### Material supplied
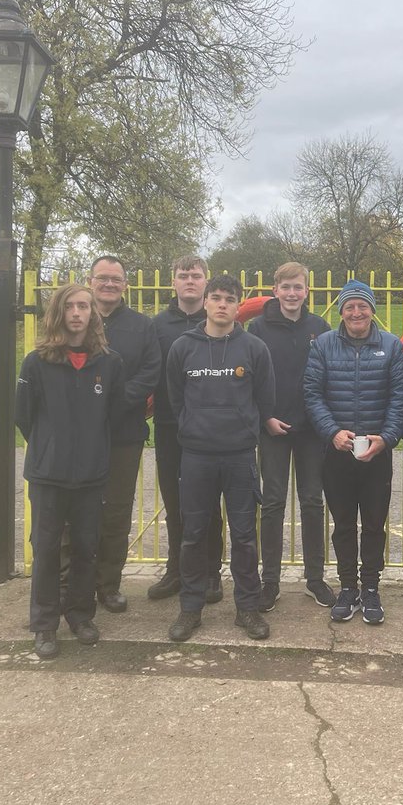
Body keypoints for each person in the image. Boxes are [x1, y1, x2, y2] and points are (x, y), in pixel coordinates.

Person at [16, 284, 125, 660]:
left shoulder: (109, 363)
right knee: (45, 550)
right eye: (70, 307)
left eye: (84, 306)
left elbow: (112, 414)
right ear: (58, 313)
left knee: (85, 548)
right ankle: (44, 624)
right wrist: (50, 447)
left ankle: (80, 615)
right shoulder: (36, 362)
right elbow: (24, 416)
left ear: (93, 313)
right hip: (48, 476)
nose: (77, 313)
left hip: (91, 475)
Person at [165, 274, 276, 642]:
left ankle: (247, 608)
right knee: (193, 535)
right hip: (196, 456)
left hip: (240, 456)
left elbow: (264, 400)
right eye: (216, 297)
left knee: (245, 536)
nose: (222, 304)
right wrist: (193, 427)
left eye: (230, 298)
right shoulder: (183, 347)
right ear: (207, 303)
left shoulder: (255, 348)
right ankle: (190, 608)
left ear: (237, 305)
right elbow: (175, 398)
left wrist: (242, 429)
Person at [303, 280, 403, 624]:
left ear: (372, 310)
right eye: (349, 306)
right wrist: (332, 432)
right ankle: (348, 587)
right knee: (344, 524)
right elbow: (312, 394)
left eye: (363, 306)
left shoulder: (392, 347)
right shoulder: (323, 346)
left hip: (376, 454)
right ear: (341, 312)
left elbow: (399, 398)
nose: (356, 312)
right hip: (337, 453)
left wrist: (387, 437)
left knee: (375, 524)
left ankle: (372, 588)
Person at [247, 262, 334, 611]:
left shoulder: (320, 327)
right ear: (275, 290)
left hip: (312, 431)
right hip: (273, 429)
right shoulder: (258, 327)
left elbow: (330, 376)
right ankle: (270, 582)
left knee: (313, 502)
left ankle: (314, 579)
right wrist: (264, 417)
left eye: (298, 287)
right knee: (273, 503)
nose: (292, 293)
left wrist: (325, 421)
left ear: (307, 290)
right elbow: (251, 378)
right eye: (286, 287)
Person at [82, 255, 161, 613]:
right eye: (103, 278)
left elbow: (150, 372)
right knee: (79, 513)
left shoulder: (142, 326)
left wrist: (116, 402)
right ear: (91, 281)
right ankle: (76, 585)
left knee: (115, 512)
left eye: (116, 279)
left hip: (124, 431)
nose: (109, 284)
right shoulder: (76, 318)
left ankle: (108, 585)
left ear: (125, 285)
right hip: (79, 435)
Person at [148, 257, 224, 603]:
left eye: (196, 276)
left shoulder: (220, 323)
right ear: (173, 282)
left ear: (206, 282)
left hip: (210, 430)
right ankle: (176, 569)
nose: (190, 281)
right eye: (183, 276)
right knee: (175, 501)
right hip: (169, 427)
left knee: (208, 504)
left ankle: (211, 573)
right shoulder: (158, 325)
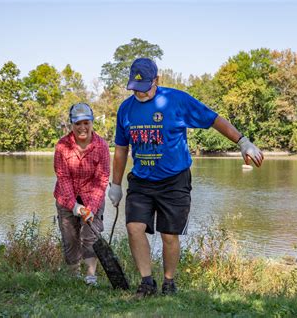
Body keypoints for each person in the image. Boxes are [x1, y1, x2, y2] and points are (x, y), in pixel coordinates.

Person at [108, 58, 264, 297]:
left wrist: (242, 142)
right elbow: (121, 150)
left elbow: (213, 119)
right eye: (135, 89)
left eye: (145, 88)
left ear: (157, 81)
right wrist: (116, 184)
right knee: (133, 227)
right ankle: (147, 282)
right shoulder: (125, 110)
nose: (139, 94)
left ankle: (168, 282)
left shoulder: (176, 101)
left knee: (169, 235)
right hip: (141, 180)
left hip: (174, 179)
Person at [53, 102, 110, 286]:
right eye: (78, 123)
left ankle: (91, 276)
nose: (82, 127)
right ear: (71, 124)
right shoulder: (62, 146)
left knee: (90, 237)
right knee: (70, 237)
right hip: (66, 198)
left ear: (92, 122)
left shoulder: (101, 146)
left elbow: (102, 179)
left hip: (92, 196)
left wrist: (90, 208)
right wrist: (73, 205)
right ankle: (73, 275)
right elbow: (63, 176)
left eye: (86, 122)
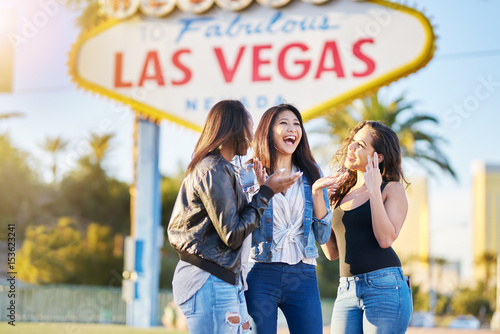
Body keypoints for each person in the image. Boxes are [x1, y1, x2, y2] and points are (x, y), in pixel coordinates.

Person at [167, 100, 301, 334]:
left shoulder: (222, 168)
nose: (251, 135)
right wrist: (266, 193)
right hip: (209, 279)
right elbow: (233, 234)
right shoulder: (213, 170)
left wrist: (262, 191)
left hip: (225, 279)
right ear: (234, 129)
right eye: (249, 127)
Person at [239, 104, 333, 334]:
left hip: (304, 275)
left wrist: (316, 194)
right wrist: (262, 193)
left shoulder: (312, 173)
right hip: (261, 272)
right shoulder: (248, 173)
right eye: (284, 123)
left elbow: (323, 236)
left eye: (296, 124)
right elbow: (241, 230)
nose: (292, 129)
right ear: (268, 131)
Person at [318, 120, 413, 334]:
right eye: (352, 142)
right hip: (346, 290)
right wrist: (319, 202)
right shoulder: (341, 195)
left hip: (385, 287)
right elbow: (332, 252)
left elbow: (385, 239)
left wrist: (373, 191)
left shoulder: (392, 189)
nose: (350, 148)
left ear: (378, 157)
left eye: (360, 145)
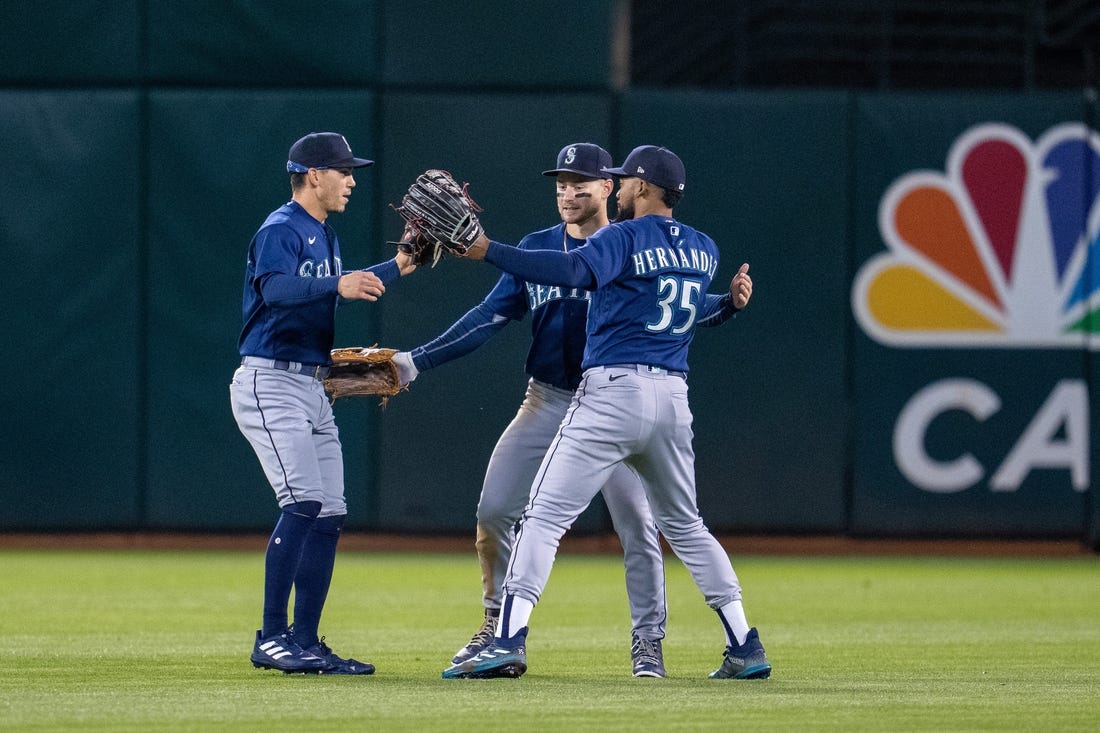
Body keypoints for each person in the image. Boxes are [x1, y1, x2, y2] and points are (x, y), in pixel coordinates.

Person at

### Assignment
Repeat the data word for word. Images are not part of the copy.

### Solved exercise
Body keypoints for each person in the image. Boxes are [x1, y1, x2, y2] and points are (x, y), in pixel coordinates.

Person at [16, 284, 125, 660]:
left shoulder: (109, 363)
right knee: (45, 550)
right eye: (70, 307)
left eye: (84, 306)
left elbow: (112, 414)
right ear: (58, 313)
left knee: (85, 548)
right ankle: (44, 624)
right wrist: (50, 447)
left ankle: (80, 615)
right shoulder: (36, 362)
right elbow: (24, 416)
left ear: (93, 313)
right hip: (48, 476)
nose: (77, 313)
left hip: (91, 475)
Person at [165, 274, 276, 642]:
left ankle: (247, 608)
right knee: (193, 535)
right hip: (196, 456)
left hip: (240, 456)
left elbow: (264, 400)
right eye: (216, 297)
left knee: (245, 536)
nose: (222, 304)
right wrist: (193, 427)
left eye: (230, 298)
right shoulder: (183, 347)
right ear: (207, 303)
left shoulder: (255, 348)
right ankle: (190, 608)
left ear: (237, 305)
right elbow: (175, 398)
left wrist: (242, 429)
Person at [303, 280, 403, 624]:
left ear: (372, 310)
right eye: (349, 306)
right wrist: (332, 432)
right ankle: (348, 587)
right knee: (344, 524)
right elbow: (312, 394)
left eye: (363, 306)
left shoulder: (392, 347)
right shoulder: (323, 346)
left hip: (376, 454)
right ear: (341, 312)
left elbow: (399, 398)
nose: (356, 312)
right hip: (337, 453)
left wrist: (387, 437)
left knee: (375, 524)
left ankle: (372, 588)
Person at [247, 262, 334, 611]:
left shoulder: (320, 327)
right ear: (275, 290)
left hip: (312, 431)
right hip: (273, 429)
right shoulder: (258, 327)
left elbow: (330, 376)
right ankle: (270, 582)
left knee: (313, 502)
left ankle: (314, 579)
right wrist: (264, 417)
left eye: (298, 287)
right knee: (273, 503)
nose: (292, 293)
left wrist: (325, 421)
left ear: (307, 290)
right elbow: (251, 378)
right eye: (286, 287)
Person at [82, 255, 161, 613]:
right eye: (103, 278)
left elbow: (150, 372)
right knee: (79, 513)
left shoulder: (142, 326)
left wrist: (116, 402)
right ear: (91, 281)
right ankle: (76, 585)
left knee: (115, 512)
left eye: (116, 279)
left hip: (124, 431)
nose: (109, 284)
right shoulder: (76, 318)
left ankle: (108, 585)
left ear: (125, 285)
right hip: (79, 435)
Person at [148, 257, 224, 603]:
left eye: (196, 276)
left shoulder: (220, 323)
right ear: (173, 282)
left ear: (206, 282)
left hip: (210, 430)
right ankle: (176, 569)
nose: (190, 281)
right eye: (183, 276)
right knee: (175, 501)
right hip: (169, 427)
left knee: (208, 504)
left ankle: (211, 573)
right shoulder: (158, 325)
Body keypoints for each person in the image. Boxes are [x1, y1, x2, y2] and points are (x, y), in pixel coordinates.

Person at [108, 58, 264, 297]:
left wrist: (242, 142)
right elbow: (121, 150)
left elbow: (213, 119)
right eye: (135, 89)
left eye: (145, 88)
left ear: (157, 81)
right wrist: (116, 184)
right knee: (133, 227)
right ankle: (147, 282)
right shoulder: (125, 110)
nose: (139, 94)
left ankle: (168, 282)
left shoulder: (176, 101)
left knee: (169, 235)
right hip: (141, 180)
left hip: (174, 179)
Person at [53, 102, 110, 286]:
right eye: (78, 123)
left ankle: (91, 276)
nose: (82, 127)
right ear: (71, 124)
right shoulder: (62, 146)
left knee: (90, 237)
right knee: (70, 237)
right hip: (66, 198)
left ear: (92, 122)
left shoulder: (101, 146)
left elbow: (102, 179)
left hip: (92, 196)
left wrist: (90, 208)
right wrist: (73, 205)
right ankle: (73, 275)
right elbow: (63, 176)
left eye: (86, 122)
Body keypoints for each person in the image. Boxes are [x1, y1, x2, y2] and points are (x, y), in pixel coordinates.

Person at [167, 100, 301, 334]:
left shoulder: (222, 168)
nose: (251, 135)
right wrist: (266, 193)
right hip: (209, 279)
right elbow: (233, 234)
right shoulder: (213, 170)
left wrist: (262, 191)
left hip: (225, 279)
right ear: (234, 129)
right eye: (249, 127)
Person at [239, 104, 333, 334]:
left hip: (304, 275)
left wrist: (316, 194)
right wrist: (262, 193)
left shoulder: (312, 173)
right hip: (261, 272)
right shoulder: (248, 173)
right eye: (284, 123)
left elbow: (323, 236)
left eye: (296, 124)
right elbow: (241, 230)
nose: (292, 129)
right ear: (268, 131)
Person at [318, 120, 413, 334]:
right eye: (352, 142)
right hip: (346, 290)
right wrist: (319, 202)
right shoulder: (341, 195)
left hip: (385, 287)
right elbow: (332, 252)
left elbow: (385, 239)
left wrist: (373, 191)
left shoulder: (392, 189)
nose: (350, 148)
left ear: (378, 157)
left eye: (360, 145)
Body keypoints for each person in the image. Boxes are [x1, y1, x2, y2] and points are (x, y), in pixel coordinates.

Person at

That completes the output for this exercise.